The studio raro design raised the building to restore a unified and orderly interpretation from all sides, adding one floor to the main wing and two floors to the secondary wing. Pre-existing exterior surfaces were renovated with limestone-colored plaster; the new annexes are wooden structures clad with “straw” panels made out of marsh reeds, referencing the original roof. The building’s elevations are dotted with ample windows and wooden niches, lightening the volume and creating an interplay of lights and shadows. The flat roof is topped with green terraces, veritable gardens complete with planted trees.
Taking their cue from the mountainous slope behind the building, the architects designed and built 10 tree houses, accessed via a pathway that “mimics” the chorography of the existing contours. These small volumes reprise shapes and materials from the main project, including burnt or dark varnished wood paneling, and decorated or perforated full planks that allow light to filter in. Large windows emphasize contact with the surrounding forest. Structures are supported by a central dark painted metal pylon, anchored to the ground via a reinforced concrete plinth and plates affixed to the rock.

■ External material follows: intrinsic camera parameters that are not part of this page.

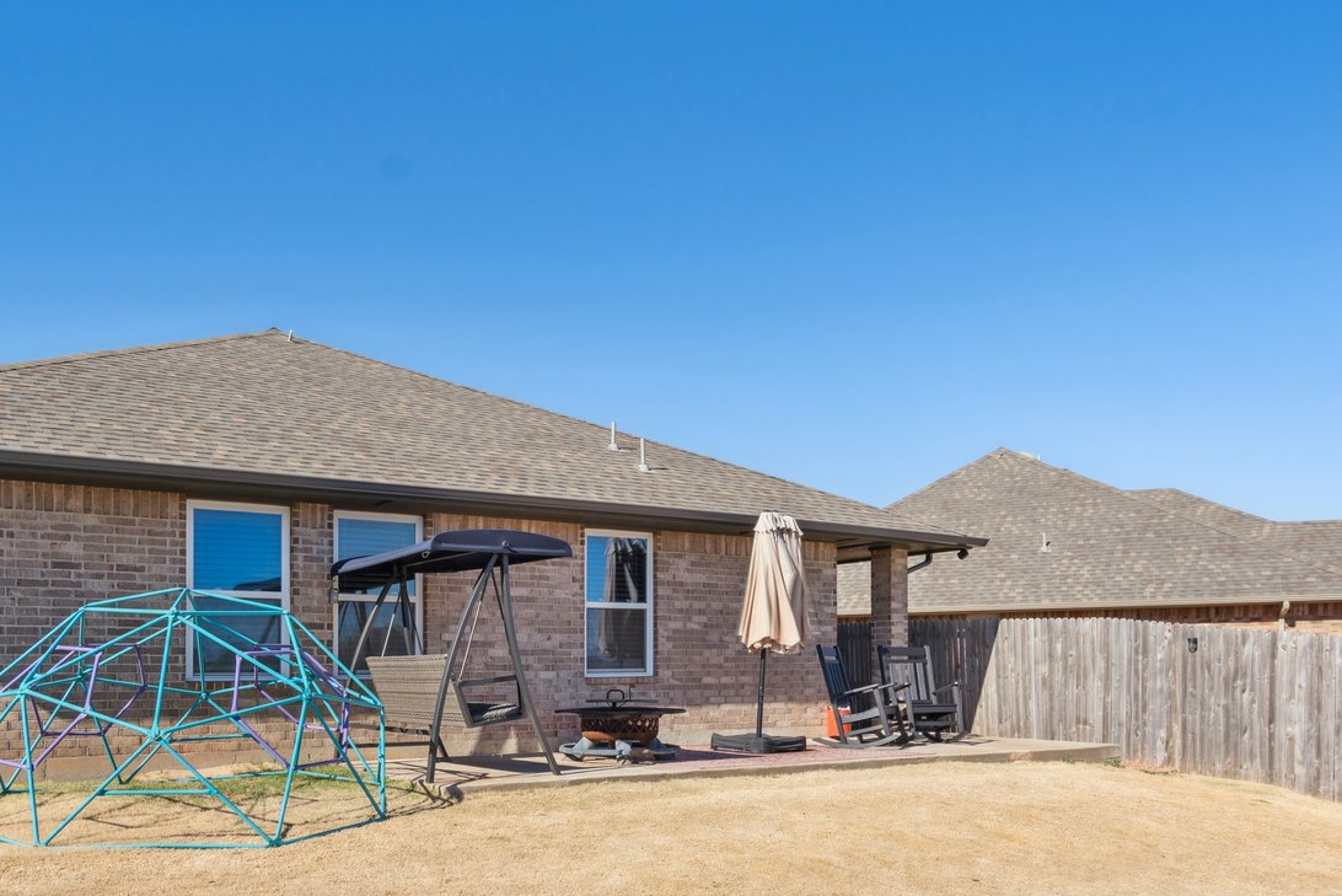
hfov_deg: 61.3
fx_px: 1119
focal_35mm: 30
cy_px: 705
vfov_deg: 41.9
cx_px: 522
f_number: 7.1
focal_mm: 16
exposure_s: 1/1250
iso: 200
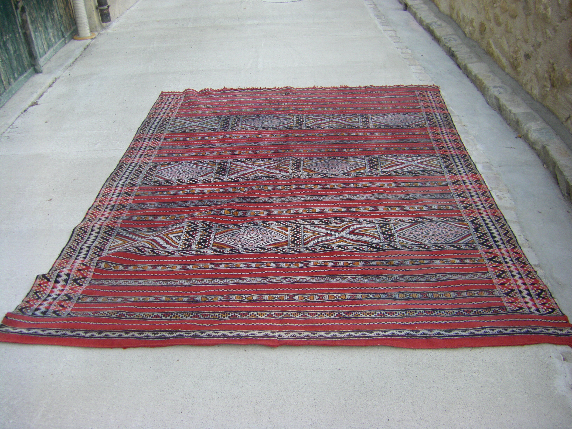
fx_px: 628
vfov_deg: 37.7
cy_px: 214
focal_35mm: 38
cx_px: 286
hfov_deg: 49.0
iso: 160
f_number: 3.5
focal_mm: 6.3
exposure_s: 1/100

As a whole, the project was conceived to give the Hotel Garden a strong architectural identity without being an invasive presence in the landscape. To achieve this, the façades are plastered in the same hues as the church and the town center, while the green roof and straw cladding all characterize the extension in a discreet and elegant manner. The tree houses follow the same principles: dark wooden external surfaces harmonize with the location, embellishing it with this new, fully-integrated presence.